On Wed, May 16, 2001 at 08:15:50PM -0700, Doug MacEachern wrote:
> On Wed, 16 May 2001, barries wrote:
> 
> > What's the philosophy behind the naming of InputMessageFilter and
> > InputBodyFilter, which seem to correspond to input connection filters
> > (ie for the headers) and input request filters (ie for the content).
> 
> that's the idea.  InputMessageFilter needs to be per-server,
> InputBodyFilter can be per-{directory,location,files,etc}
> rather than have 5 different directives for each input filter type, i
> wanted to have 1 and attributes can be used to specify the type.
> with InputBodyFilter (AP_FTYPE_CONTENT) being the default.

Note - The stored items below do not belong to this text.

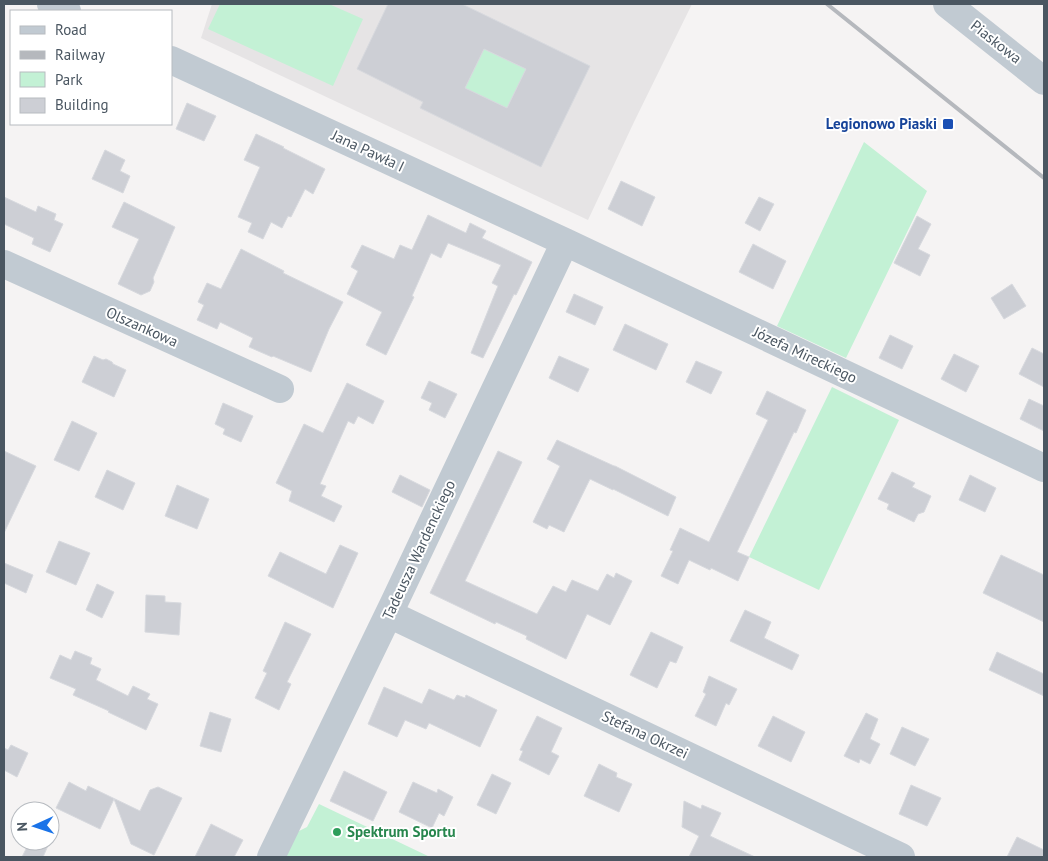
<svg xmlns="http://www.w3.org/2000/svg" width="1048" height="861" viewBox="0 0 1048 861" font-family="'PT Sans',sans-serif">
<rect width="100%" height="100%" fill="#f5f3f3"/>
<!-- education -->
<path fill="#e6e4e5" d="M212,4H692L634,122L588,220L201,38Z"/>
<!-- green -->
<path fill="#c3f1d5" d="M220,4H329L363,19L333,86L208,29Z
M484,49L526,69L507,108L465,88Z
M864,142L927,191L846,358L777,326Z
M832,387L899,420L819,590L749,557Z
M319,804L430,857H279L289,836L307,827Z"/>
<!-- building -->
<path fill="#cdcfd5" stroke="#d7d9de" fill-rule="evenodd" d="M388,4H462L590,66L541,167L420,108L423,102L357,69ZM484,49L526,69L507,108L465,88Z
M187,103L216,116L204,141L176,129Z
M256,134L284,147L283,148L325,169L313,194L305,189L291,217L288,216L282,228L271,222L263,239L248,232L252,223L238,217L260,167L244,160Z
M105,150L125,160L120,171L130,176L123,193L92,179Z
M621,181L655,197L642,226L608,209Z
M4,197L36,212L38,206L56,214L54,220L63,224L50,252L32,244L34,238L4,224Z
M759,197L774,204L760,231L745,223Z
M124,202L175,227L153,278L154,282L150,291L141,295L118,284L139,239L112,227Z
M428,215L466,233L470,223L486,231L482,238L532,262L516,295L514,294L483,358L471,353L498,286L492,283L501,265L448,243L441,258L431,253L412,296L414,297L386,355L366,345L382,312L347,294L358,271L351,267L362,245L394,259L400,245L412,250Z
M917,216L931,224L918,249L930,255L920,276L894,263Z
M753,244L786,261L773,289L739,272Z
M241,249L284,271L283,273L343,302L329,329L311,372L273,356L272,357L249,347L253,338L220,322L217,329L197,320L204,305L198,302L207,283L221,289Z
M1012,284L1026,306L1004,319L991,298Z
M574,294L603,307L595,325L566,312Z
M625,324L668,344L656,370L613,350Z
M890,335L913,346L902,369L879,358Z
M1032,348L1044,354V387L1019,374Z
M954,354L979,366L966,392L941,379Z
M94,356L103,360L106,359L112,362L113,364L126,370L114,397L82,382Z
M559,356L589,369L578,392L549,378Z
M696,361L722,372L711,394L686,382Z
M429,381L457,394L445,418L429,410L432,403L421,398Z
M347,383L384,401L373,424L358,416L354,424L348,421L320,484L326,486L321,496L342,506L334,522L289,501L292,491L276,483L304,424L323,433Z
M767,391L806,410L796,433L794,432L737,552L749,557L738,581L711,568L710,570L689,560L678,584L661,576L673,551L670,550L680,528L709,542L768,420L756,414Z
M1029,399L1044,406V431L1020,419Z
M223,403L253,416L241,442L223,434L225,429L215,424Z
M72,421L97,433L79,471L54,460Z
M557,440L614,466H615L676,497L668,516L613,489V490L590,479L564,532L549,525L547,529L533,522L560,466L547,459Z
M4,451L36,466L4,533Z
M498,451L522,462L465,581L537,614L553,586L566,592L572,580L598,591L607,574L614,578L616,573L632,581L610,625L587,614L566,659L526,639L527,636L496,622L495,624L430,593Z
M107,470L135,483L123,510L95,497Z
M892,472L915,483L912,487L931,496L924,512L918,514L914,522L887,509L889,504L878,499Z
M400,475L430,490L422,507L392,492Z
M970,475L996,488L985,512L959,500Z
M177,485L209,499L197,529L165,516Z
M59,541L90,553L76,585L46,572Z
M340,545L358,553L333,608L268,576L280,552L326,574Z
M1001,555L1044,575V622L983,593Z
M4,563L33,575L26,593L4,583Z
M97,584L114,592L102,618L86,610Z
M146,595L165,596V602L181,603L179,635L145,632Z
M745,610L771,622L764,638L799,655L792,670L730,641Z
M285,622L311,634L287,682L291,684L279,710L255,698L267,673L263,671Z
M651,632L683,647L676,663L670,661L657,688L630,675Z
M75,651L92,658L90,664L101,669L96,680L128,696L133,686L150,694L147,699L158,704L146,730L108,712L109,711L73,695L76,689L50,678L60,655L71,660Z
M997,652L1044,674V696L989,670Z
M709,676L737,689L729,705L726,703L716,726L695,716L706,694L703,692Z
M384,687L422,704L429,689L454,700L457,695L465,698L466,695L497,710L480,747L429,723L426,729L405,720L397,737L368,724Z
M210,712L231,719L221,752L200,746Z
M866,713L878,719L870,739L880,744L870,764L860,759L859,763L844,756Z
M537,716L562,728L551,752L559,756L549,775L519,760L523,751L520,750Z
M773,716L805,732L791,762L758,746Z
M902,727L929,739L915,766L890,754Z
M11,745L28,753L17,777L4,770V748L8,750Z
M599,764L617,773L616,777L632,784L619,812L584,796Z
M344,771L387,792L373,821L330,801Z
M492,774L511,783L496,814L477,805Z
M69,782L86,791L88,786L140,811L150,790L158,787L182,798L154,855L131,844L114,799L100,829L56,808Z
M413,782L437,793L438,789L453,797L444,816L439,813L432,828L399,812Z
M911,785L941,798L927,826L899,814Z
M684,801L701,809L702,805L721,813L710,836L755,857H689L699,836L682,827Z
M211,824L243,840L234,857H195Z
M1017,837L1044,850V857H1007Z
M30,841H50L43,857H22Z"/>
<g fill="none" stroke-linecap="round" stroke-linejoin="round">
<!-- minor -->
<path stroke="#c1cad2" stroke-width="28" d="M51,4L67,11
M947,4L1044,81
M171,60L565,242L1044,468
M4,264L280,389
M389,614L901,857
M271,857L394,603L565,242"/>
<!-- rail -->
<path stroke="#b5b8bd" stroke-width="4" d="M827,4L1044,178"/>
</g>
<!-- markers -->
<rect fill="#1a4fb4" stroke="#fff" stroke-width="2" x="942" y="118" width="12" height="12" rx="2.5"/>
<circle fill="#2e9e5b" stroke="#fff" stroke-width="2" cx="337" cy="832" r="5"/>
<g text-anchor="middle" stroke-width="4" stroke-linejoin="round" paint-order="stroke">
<!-- street labels -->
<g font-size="15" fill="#4a5661" stroke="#fff">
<text transform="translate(996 42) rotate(38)" y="5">Piaskowa</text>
<text transform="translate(368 151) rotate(25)" y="5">Jana Pawła I</text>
<text transform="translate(142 327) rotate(24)" y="5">Olszankowa</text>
<text transform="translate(805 355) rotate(25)" y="5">Józefa Mireckiego</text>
<text transform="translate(419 550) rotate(-65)" y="5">Tadeusza Wardenckiego</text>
<text transform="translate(645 735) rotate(25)" y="5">Stefana Okrzei</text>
</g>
<!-- transit labels -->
<g font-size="15" font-weight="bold" fill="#164399" stroke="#fff" text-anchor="end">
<text x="937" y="129">Legionowo Piaski</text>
</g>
<!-- leisure labels -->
<g font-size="15" font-weight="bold" fill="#27864d" stroke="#fff" text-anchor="start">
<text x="347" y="837">Spektrum Sportu</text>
</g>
</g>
<!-- border -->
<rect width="1048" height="861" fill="none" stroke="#4a5661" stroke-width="10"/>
<!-- legend -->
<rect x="10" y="10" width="162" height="115" fill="#ffffff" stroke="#b7bbc0"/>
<rect x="20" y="26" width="25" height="8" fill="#c1cad2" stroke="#b7bbc0"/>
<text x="55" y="35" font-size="15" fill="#4a5661">Road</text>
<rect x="20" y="51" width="25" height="8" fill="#b5b8bd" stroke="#b7bbc0"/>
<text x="55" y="60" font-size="15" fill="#4a5661">Railway</text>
<rect x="20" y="72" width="25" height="15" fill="#c3f1d5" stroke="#b7bbc0"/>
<text x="55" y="85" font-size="15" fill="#4a5661">Park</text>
<rect x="20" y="98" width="25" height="15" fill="#cdcfd5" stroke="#b7bbc0"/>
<text x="55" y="110" font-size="15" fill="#4a5661">Building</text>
<!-- north arrow -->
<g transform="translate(35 826) rotate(267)"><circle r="24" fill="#ffffff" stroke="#b7bbc0"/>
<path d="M0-4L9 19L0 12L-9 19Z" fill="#1a73e8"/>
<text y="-8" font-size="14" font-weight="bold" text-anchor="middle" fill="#4a5661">N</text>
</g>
</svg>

*click* thanks. "message" != "connection" and "body" != "content" threw
me off. "body" makes some sense to me, but why "message"?

Should this bit of httpd.conf:

   PerlSwitches -MMy::InputFilter1 -MFoo -MFooHandler

   <Location /*>
       SetHandler modperl
       PerlInputFilterHandler  My::InputFilter1
       PerlOutputFilterHandler Foo
       PerlResponseHandler     FooHandler
   </Location>

along with this in lib/My/InputFilter1.pm:

   package My::InputFilter1 ;

   use Apache::Filter ;
   use base qw( Apache::Filter ) ;

   sub handler: InputFilterBody {
      die ;
   }

be suicidal at this point? I see that t/* tests InputBodyFilter
functionality, but I also see a recent post on new-htpd that input
filters seem a little screwed. In the above config, the handler and
output filter both run, but the input filter doesn't.